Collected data
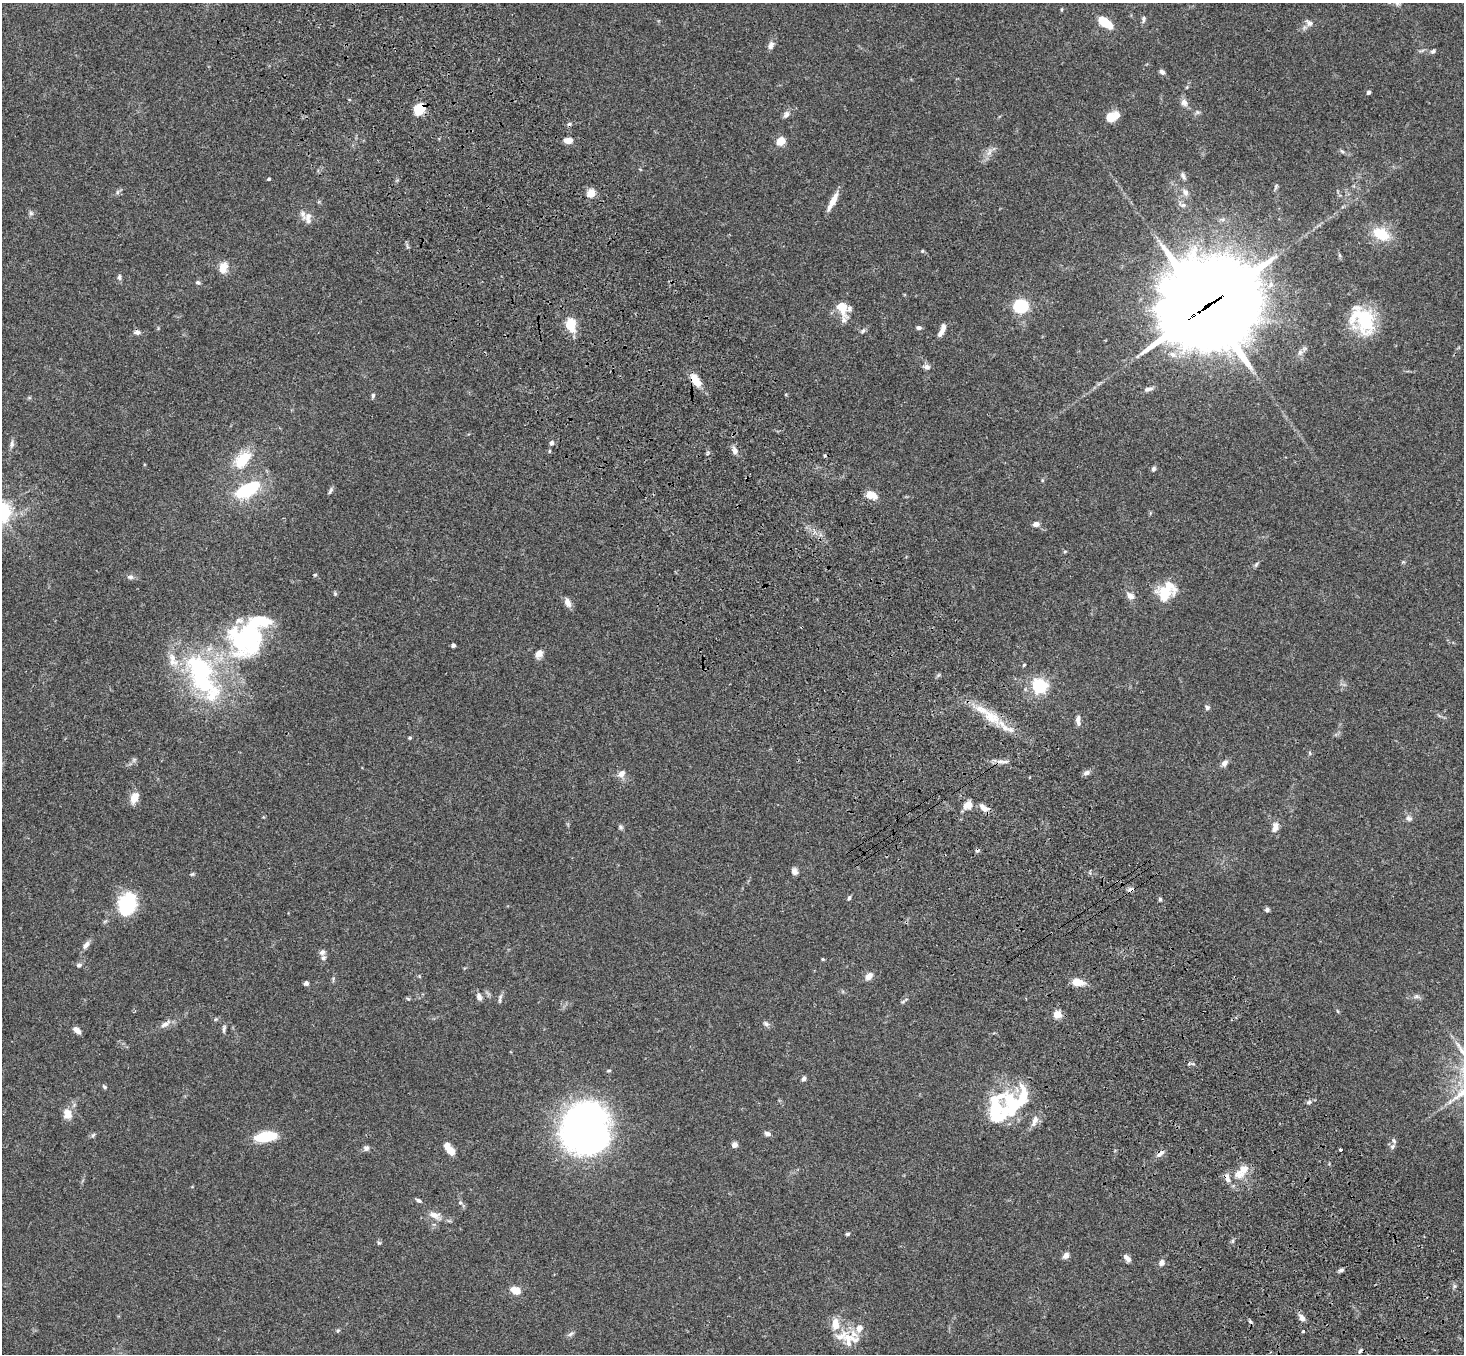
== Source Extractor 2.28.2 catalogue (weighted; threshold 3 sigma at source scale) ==
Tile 6 of 4 x 4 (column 2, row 2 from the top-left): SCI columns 1570-3031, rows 3079-4430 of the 6061 x 6017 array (HDU 1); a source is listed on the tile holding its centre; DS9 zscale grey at full resolution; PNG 1466 x 1356 px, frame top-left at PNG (2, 3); no overlay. Shown black and unused: <1% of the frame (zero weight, under 3 of 4 exposures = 6% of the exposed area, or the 3 px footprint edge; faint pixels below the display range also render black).
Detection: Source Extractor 2.28.2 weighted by HDU 2 'WHT'; one run over the whole footprint, this tile lists its part. Background 0.0593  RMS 0.0053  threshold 0.0237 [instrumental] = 3 sigma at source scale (4.5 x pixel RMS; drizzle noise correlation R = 1.50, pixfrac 1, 0.05/0.05 arcsec/px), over >= 5 px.
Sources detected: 174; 8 inside a brighter object's white glare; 3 cosmic-ray / hot-pixel residue — not listed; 19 inside a brighter listed object's ellipse — not listed separately; the other 144 listed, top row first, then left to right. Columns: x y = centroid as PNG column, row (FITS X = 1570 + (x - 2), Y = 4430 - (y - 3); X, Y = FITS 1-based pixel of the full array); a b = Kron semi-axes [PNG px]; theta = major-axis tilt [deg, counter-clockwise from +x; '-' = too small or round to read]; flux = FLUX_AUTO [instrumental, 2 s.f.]
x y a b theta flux
1061 9 5 3 - 0.52
1144 19 11 4 83 1.2
1105 22 12 6 -36 20
1309 23 10 8 -26 2.3
771 45 11 7 63 2.3
1433 51 6 5 - 1.1
1162 72 7 5 -35 1.4
1187 87 6 3 71 0.55
1369 92 4 4 - 1.1
1184 102 11 8 -62 2.7
419 108 11 8 47 12
786 114 10 7 59 1.9
1110 118 10 10 - 7
568 140 9 6 -2 3.8
781 141 10 8 39 5.2
1342 151 8 4 -36 0.93
989 152 11 6 76 2.4
1183 176 11 5 -72 1.4
269 179 3 3 - 0.82
1276 187 9 4 67 0.88
117 192 7 4 71 0.91
1185 192 11 7 -58 2.1
591 193 5 5 - 20
833 201 24 6 63 5.5
31 213 7 5 -46 1.1
308 218 16 7 89 3
1381 234 17 11 -26 15
922 251 5 3 - 0.48
223 268 12 9 71 5.8
119 277 7 5 -83 1.2
198 282 6 5 - 1
1271 285 10 7 53 3.3
1021 306 12 10 -10 30
1206 307 36 30 27 7300
842 308 22 13 -69 8.7
1363 320 35 26 -56 30
571 324 15 11 -80 10
919 328 6 5 - 1.3
942 330 15 5 67 3.7
863 331 6 5 - 0.99
137 332 8 6 2 1.7
1300 352 9 7 56 2
927 367 9 6 -10 1.9
696 381 16 9 -60 7.1
1148 389 12 5 15 2
373 395 7 5 76 0.94
552 443 6 5 - 1.4
12 444 10 6 83 1.7
735 450 11 6 -73 2.3
243 459 25 14 46 15
1153 469 7 6 - 1.1
247 489 34 16 28 28
330 491 9 4 64 1.2
871 495 12 8 -20 6.1
1036 524 7 5 10 2.6
1065 551 5 3 - 0.53
1256 564 8 5 69 0.87
315 575 4 4 - 0.53
130 577 9 6 -6 1.5
1165 590 27 17 14 14
335 594 6 4 -46 0.66
1130 596 11 8 -37 2.7
568 602 12 7 -65 3.2
247 637 48 31 -11 56
453 645 4 4 - 1.6
539 654 11 8 53 2.9
1024 665 4 3 - 0.65
201 675 69 34 -68 72
1039 686 6 6 - 130
1207 707 6 5 - 1.2
992 717 25 15 -30 14
1078 719 10 6 71 1.8
410 738 4 4 - 0.78
1002 761 18 5 -5 2.7
1224 763 9 6 46 2.3
1087 773 10 6 20 1.8
622 774 8 7 - 3.4
134 798 13 8 67 5.2
968 805 8 6 34 6.4
984 808 13 7 -37 3.7
1409 818 9 7 -20 1.7
620 827 7 5 -34 1
1275 827 13 8 77 3.5
794 871 8 7 - 2.2
192 874 6 4 21 0.71
1130 889 8 6 18 1.6
849 898 6 4 67 0.97
1160 899 5 4 - 0.89
127 904 21 15 70 39
1267 910 6 5 - 1.2
86 945 12 6 56 2.3
322 952 8 7 - 1.7
823 959 4 3 - 0.64
79 965 7 4 14 1.1
869 976 9 6 41 3.4
1077 982 13 8 -5 6.3
306 983 5 5 - 1.5
1416 996 8 6 1 1.4
479 997 10 6 -68 1.9
500 998 13 4 77 1.3
408 999 6 4 -3 0.69
903 1002 6 4 3 0.77
1057 1014 5 4 - 18
165 1024 14 7 31 3
766 1024 8 6 -39 1.4
224 1029 10 5 81 1.2
77 1030 9 5 -44 2.9
609 1071 6 3 7 0.67
804 1078 6 5 - 1.4
104 1087 7 4 -45 0.87
1011 1100 24 17 -66 18
1309 1102 8 5 19 1.2
67 1114 14 11 -71 4.8
1035 1121 16 7 68 3.4
585 1129 57 43 77 200
768 1134 7 5 -14 1.9
93 1135 7 4 45 0.84
265 1137 24 10 9 16
734 1145 7 6 - 2
1393 1146 8 6 47 1.4
366 1148 7 7 - 1.5
450 1150 8 6 -43 8
1340 1150 3 3 - 1.1
1161 1153 13 5 41 2.3
1243 1169 20 11 41 7.5
418 1200 7 4 -27 1.2
460 1202 5 5 - 0.87
434 1215 14 8 -12 4.2
847 1234 5 4 - 0.8
1232 1241 6 4 88 0.8
379 1243 6 4 -2 0.68
1066 1255 9 7 49 1.9
1127 1258 9 5 -44 2.4
1162 1263 7 6 - 2.3
1341 1270 8 5 10 1.1
515 1290 12 8 -22 5.5
1302 1318 9 6 -57 2.8
835 1324 16 9 90 6.8
859 1328 9 8 - 3.6
338 1331 6 4 44 0.67
1303 1331 3 3 - 1.9
570 1334 9 5 27 1.2
847 1338 16 13 -43 7.2
1360 1351 8 4 54 0.75
Overlapping masked pixels (flux is a lower limit): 6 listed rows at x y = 419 108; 1206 307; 696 381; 984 808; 1130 889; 1161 1153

EXERCISE DESCRIPTION:
Copy out each line of the items that contains the string "threshold", treating uppercase and lowercase letters as different.

IN RESPONSE:
== Source Extractor 2.28.2 catalogue (weighted; threshold 3 sigma at source scale) ==
Detection: Source Extractor 2.28.2 weighted by HDU 2 'WHT'; one run over the whole footprint, this tile lists its part. Background 0.0593  RMS 0.0053  threshold 0.0237 [instrumental] = 3 sigma at source scale (4.5 x pixel RMS; drizzle noise correlation R = 1.50, pixfrac 1, 0.05/0.05 arcsec/px), over >= 5 px.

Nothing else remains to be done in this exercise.